-- How to complete this task --
Please restate all of the records word for word, setting the pictures aside.

------ Study material ------

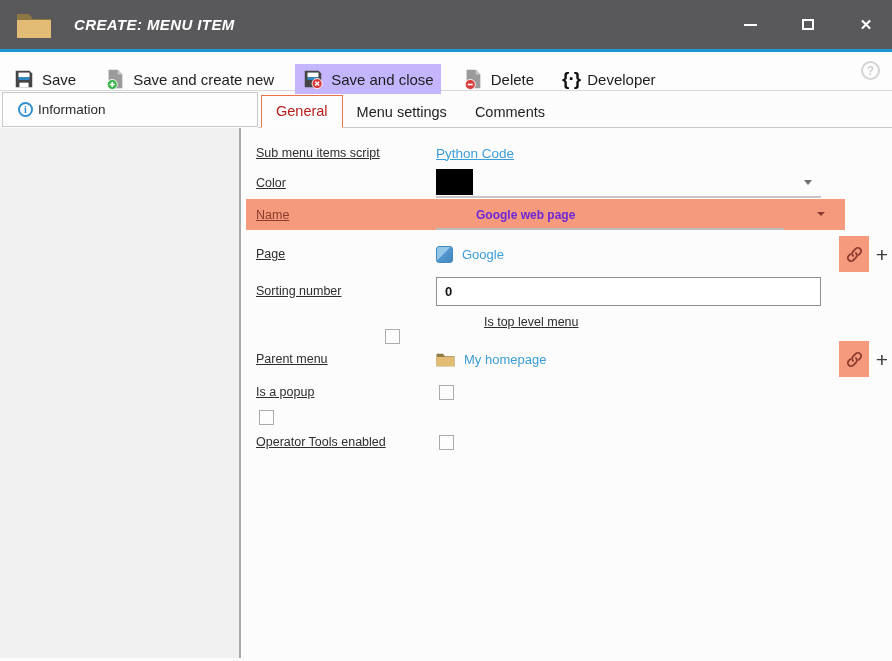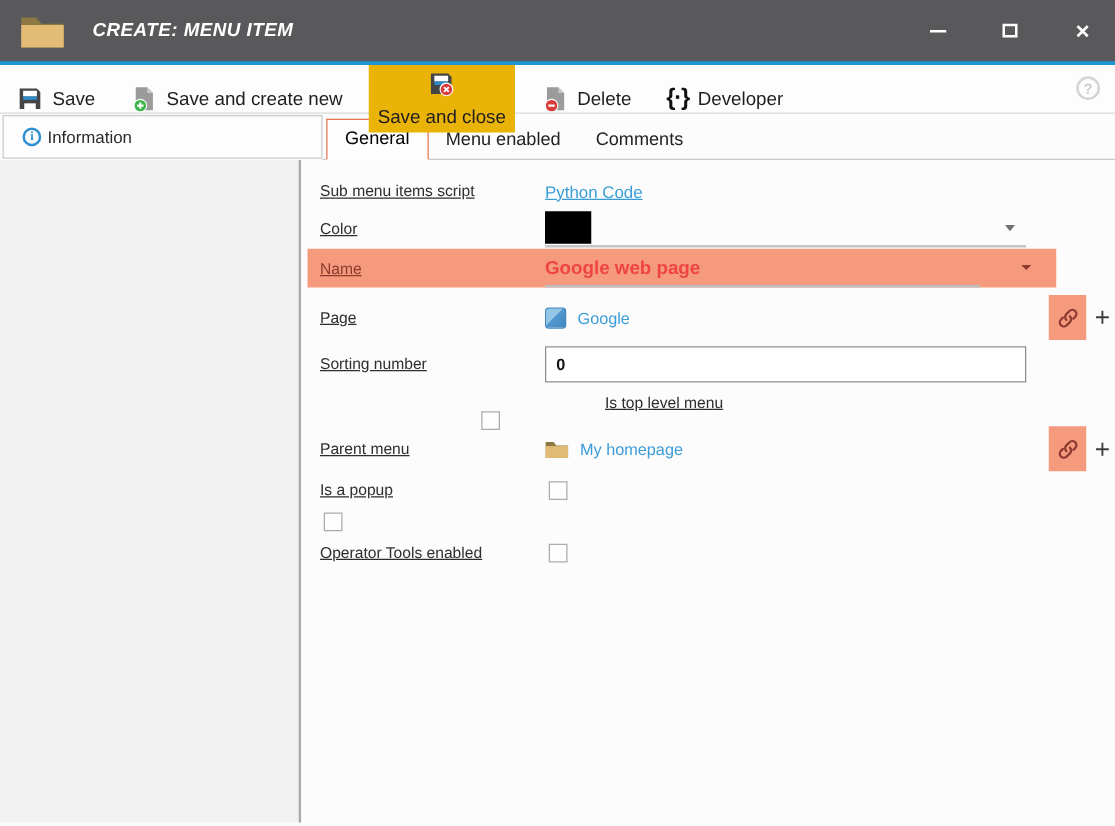"Save and close" .tbtn.hl { background: #eab308 -> #c4b5fd; flex-direction: column -> none }
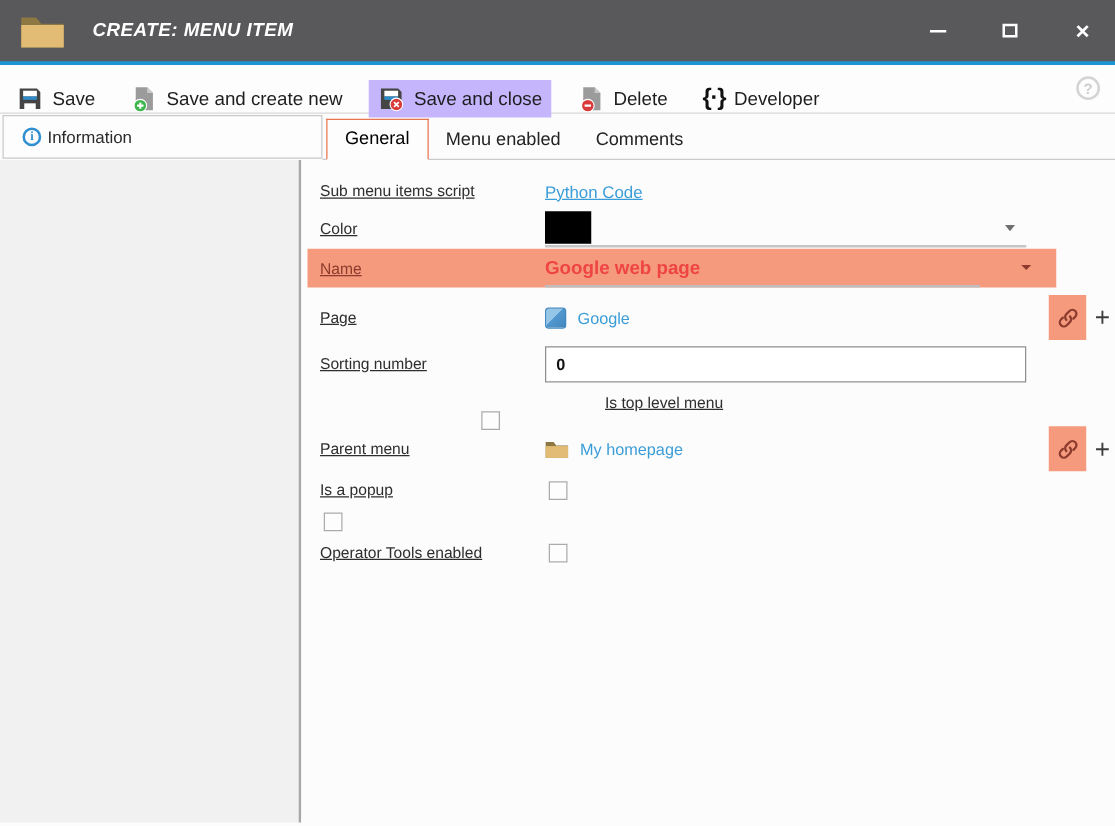"General" .tab.active { color: #000000 -> #b91c1c }
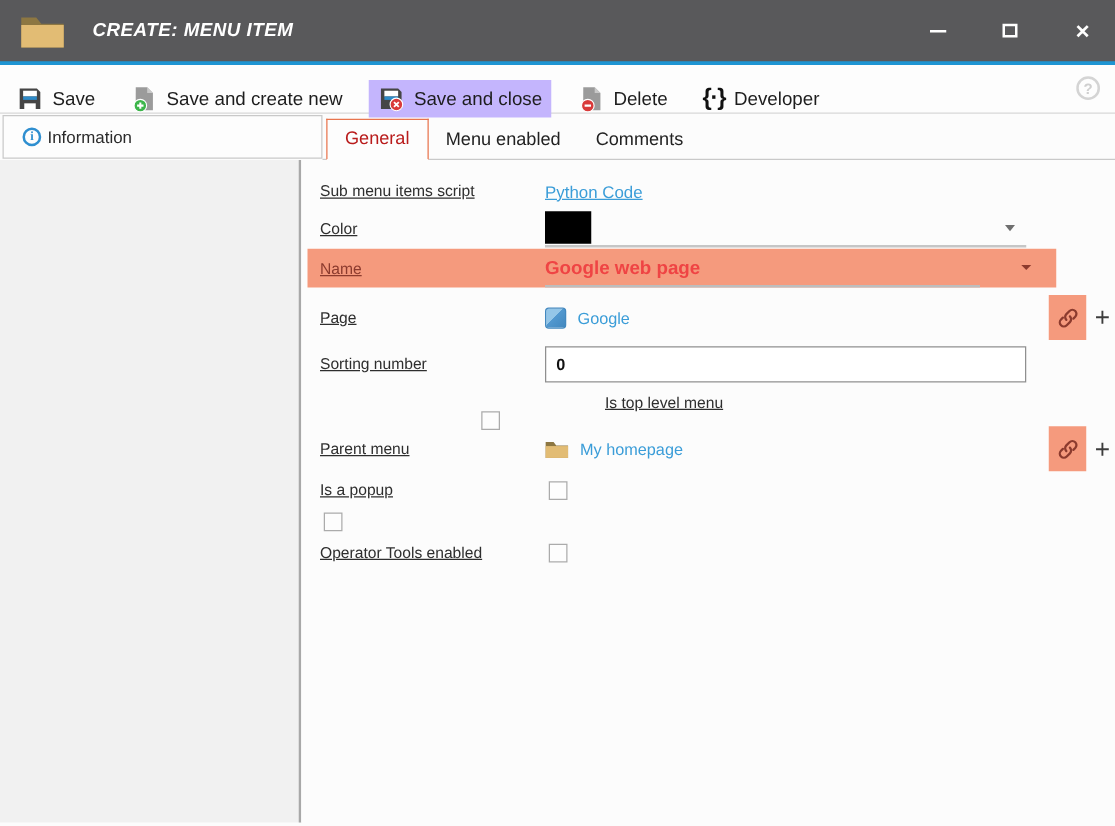"Menu enabled" span.tab { text: enabled -> settings }
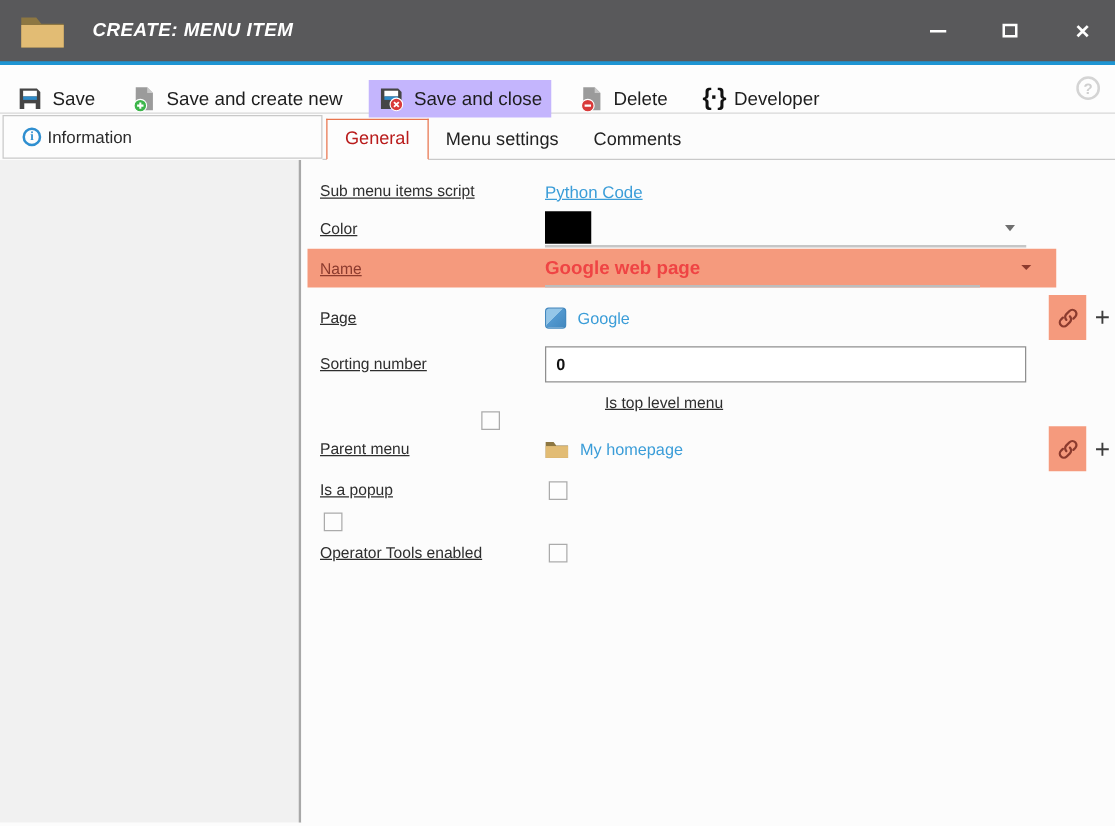"Google web page" .name-value { color: #ef4444 -> #6d28d9; font-size: 15px -> 12px; margin-left: none -> 40px }
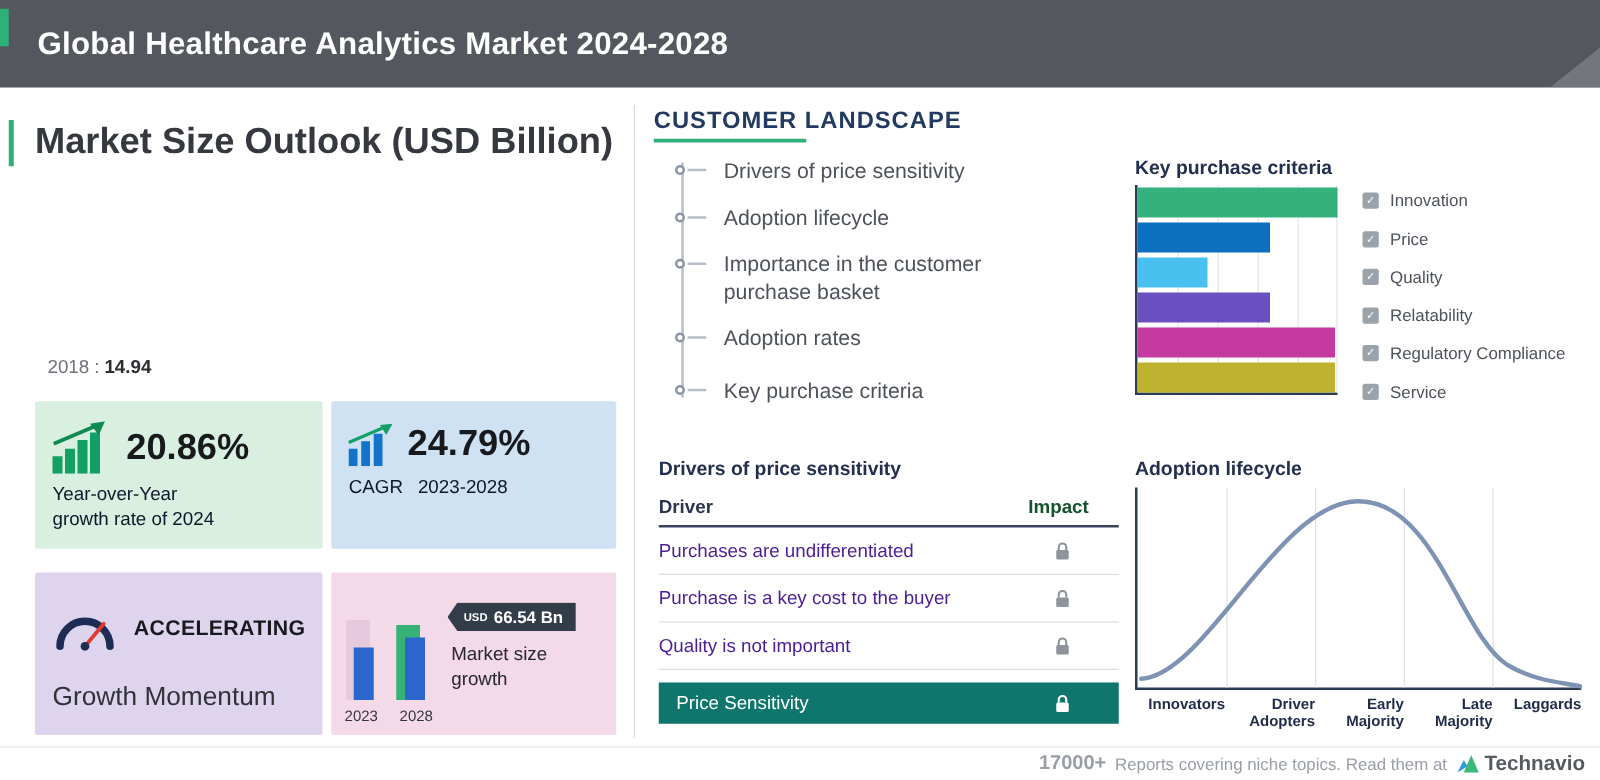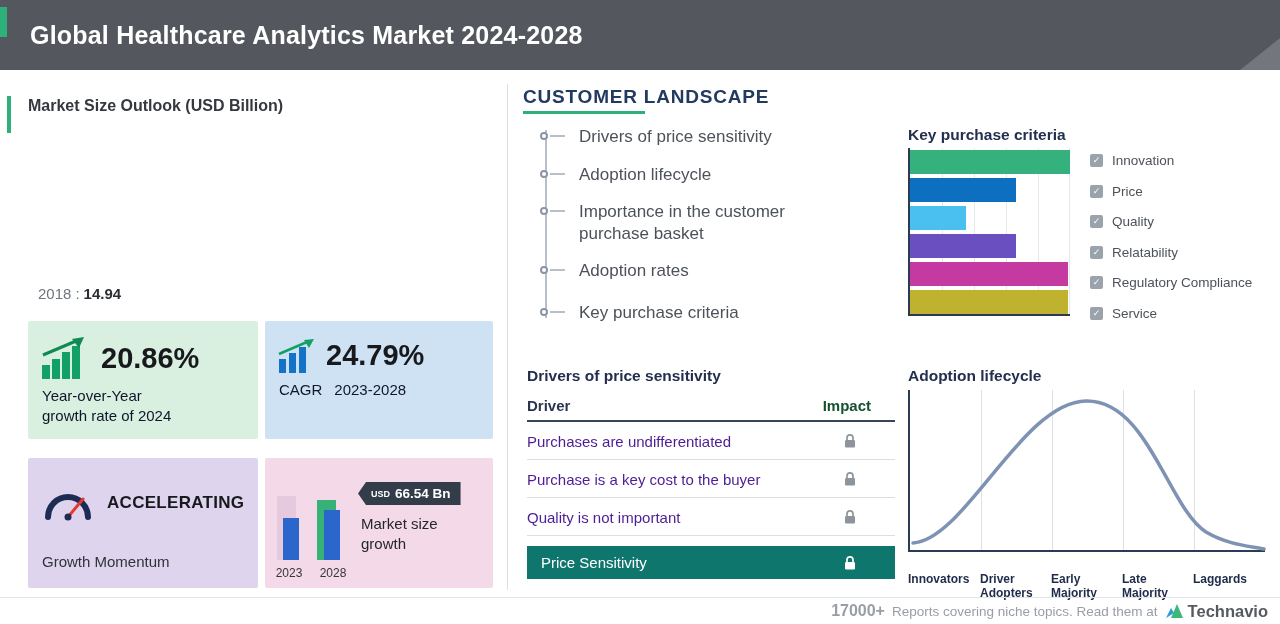"Market Size Outlook (USD Billion)" .outlook-title { font-size: 16px -> 29px }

------

-- Written reply --
"Save and close" .tbtn.hl { background: #eab308 -> #c4b5fd; flex-direction: column -> none }
"General" .tab.active { color: #000000 -> #b91c1c }
"Menu enabled" span.tab { text: enabled -> settings }
"Google web page" .name-value { color: #ef4444 -> #6d28d9; font-size: 15px -> 12px; margin-left: none -> 40px }
"Market Size Outlook (USD Billion)" .outlook-title { font-size: 16px -> 29px }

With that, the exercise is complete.